EIV - Proposition 61
Un Désir tirant son origine de la Raison ne peut avoir d’excès.
DÉMONSTRATION
Le Désir considéré absolument (Déf. 1 des Aff.) est l’essence même de l’homme en tant qu’on le conçoit comme déterminé à quelque action ; un Désir donc tirant son origine de la Raison, c’est-à-dire (Prop. 3, p. III) se produisant en nous en tant que nous agissons, est l’essence même ou la nature de l’homme en tant qu’elle est conçue comme déterminée à faire ce qui se conçoit adéquatement par la seule essence de l’homme (Déf. 2, p. III). Si donc ce Désir pouvait être excessif, la nature humaine, considérée en elle seule, pourrait s’excéder elle-même, autrement dit pourrait plus qu’elle ne peut, ce qui est une contradiction manifeste ; en conséquence, un tel Désir ne peut avoir d’excès. C.Q.F.D. [*]
Cupiditas quæ ex ratione oritur, excessum habere nequit.
DEMONSTRATIO :
Cupiditas (per 1 affectuum definitionem) absolute considerata est ipsa hominis essentia quatenus quocunque modo determinata concipitur ad aliquid agendum adeoque cupiditas quæ ex ratione oritur hoc est (per propositionem 3 partis III) quæ in nobis ingeneratur quatenus agimus, est ipsa hominis essentia seu natura quatenus determinata concipitur ad agendum ea quæ per solam hominis essentiam adæquate concipiuntur (per definitionem 2 partis III) : si itaque hæc cupiditas excessum habere posset, posset ergo humana natura in se sola considerata se ipsam excedere sive plus posset quam potest, quod manifesta est contradictio ac proinde hæc cupiditas excessum habere nequit. Q.E.D.

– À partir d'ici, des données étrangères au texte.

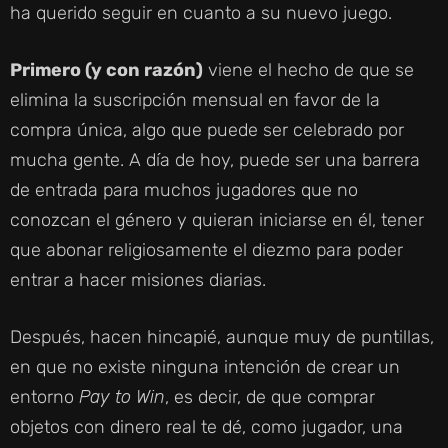
ha querido seguir en cuanto a su nuevo juego.
Primero (y con razón)
viene el hecho de que se
elimina la suscripción mensual en favor de la
compra única, algo que puede ser celebrado por
mucha gente. A día de hoy, puede ser una barrera
de entrada para muchos jugadores que no
conozcan el género y quieran iniciarse en él, tener
que abonar religiosamente el diezmo para poder
entrar a hacer misiones diarias.
Después, hacen hincapié, aunque muy de puntillas,
en que no existe ninguna intención de crear un
entorno
Pay to Win
, es decir, de que comprar
objetos con dinero real te dé, como jugador, una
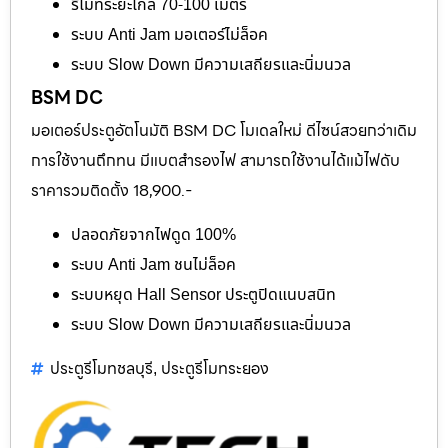
รีโมทระยะไกล 70-100 เมตร
ระบบ Anti Jam มอเตอร์ไม่ล็อค
ระบบ Slow Down มีความเสถียรและนิ่มนวล
BSM DC
มอเตอร์ประตูอัตโนมัติ BSM DC โมเดลใหม่ ดีไซน์สวยกว่าเดิม
การใช้งานถึกทน มีแบตสำรองไฟ สามารถใช้งานได้แม้ไฟดับ
ราคารวมติดตั้ง 18,900.-
ปลอดภัยจากไฟดูด 100%
ระบบ Anti Jam ชนไม่ล็อค
ระบบหยุด Hall Sensor ประตูปิดแนบสนิท
ระบบ Slow Down มีความเสถียรและนิ่มนวล
ประตูรีโมทชลบุรี
ประตูรีโมทระยอง
,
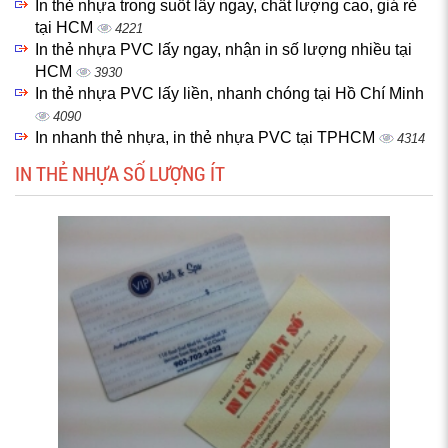
In thẻ nhựa trong suốt lấy ngay, chất lượng cao, giá rẻ
tại HCM
4221
In thẻ nhựa PVC lấy ngay, nhận in số lượng nhiều tại
HCM
3930
In thẻ nhựa PVC lấy liền, nhanh chóng tại Hồ Chí Minh
4090
In nhanh thẻ nhựa, in thẻ nhựa PVC tại TPHCM
4314
IN THẺ NHỰA SỐ LƯỢNG ÍT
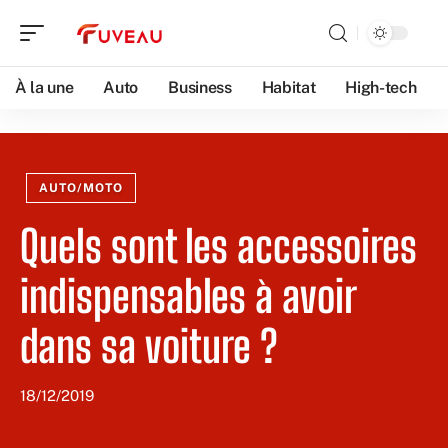
À la une
Auto
Business
Habitat
High-tech
AUTO/MOTO
Quels sont les accessoires
indispensables à avoir
dans sa voiture ?
18/12/2019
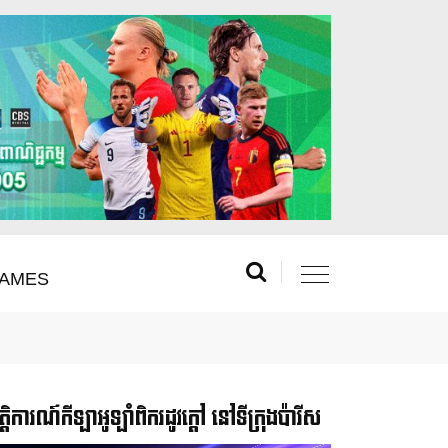
AMES
រឹត្តិការណ៍កីឡាអូឡាំពិករដូវក្ដៅ នៅទីក្រុងប៉ារីស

[*] (Saisset :) Tout désir qui naît de la raison ne peut être sujet à l’excès. Démonstration Le désir, considéré d’une manière absolue, c’est (par la Déf. 1 des passions) l’essence même de l’homme, en tant que déterminée de telle ou telle façon à une certaine action ; d’où il suit que le désir qui naît de la raison, c’est-à-dire (par la Propos. 3, part. 3) qui se forme en nous, en tant que nous agissons, c’est l’essence même de l’homme ou sa nature, en tant que déterminée à accomplir les actions qui se conçoivent d’une manière adéquate par cette seule essence (en vertu de la Déf. 2, part. 3). Si donc ce désir pouvait être sujet à l’excès, il faudrait que la nature humaine, prise en soi, pût s’excéder soi-même, c’est-à-dire que sa puissance excédât sa propre puissance, ce qui est une contradiction manifeste. D’où il faut conclure que ce désir ne peut avoir d’excès. C. Q. F. D.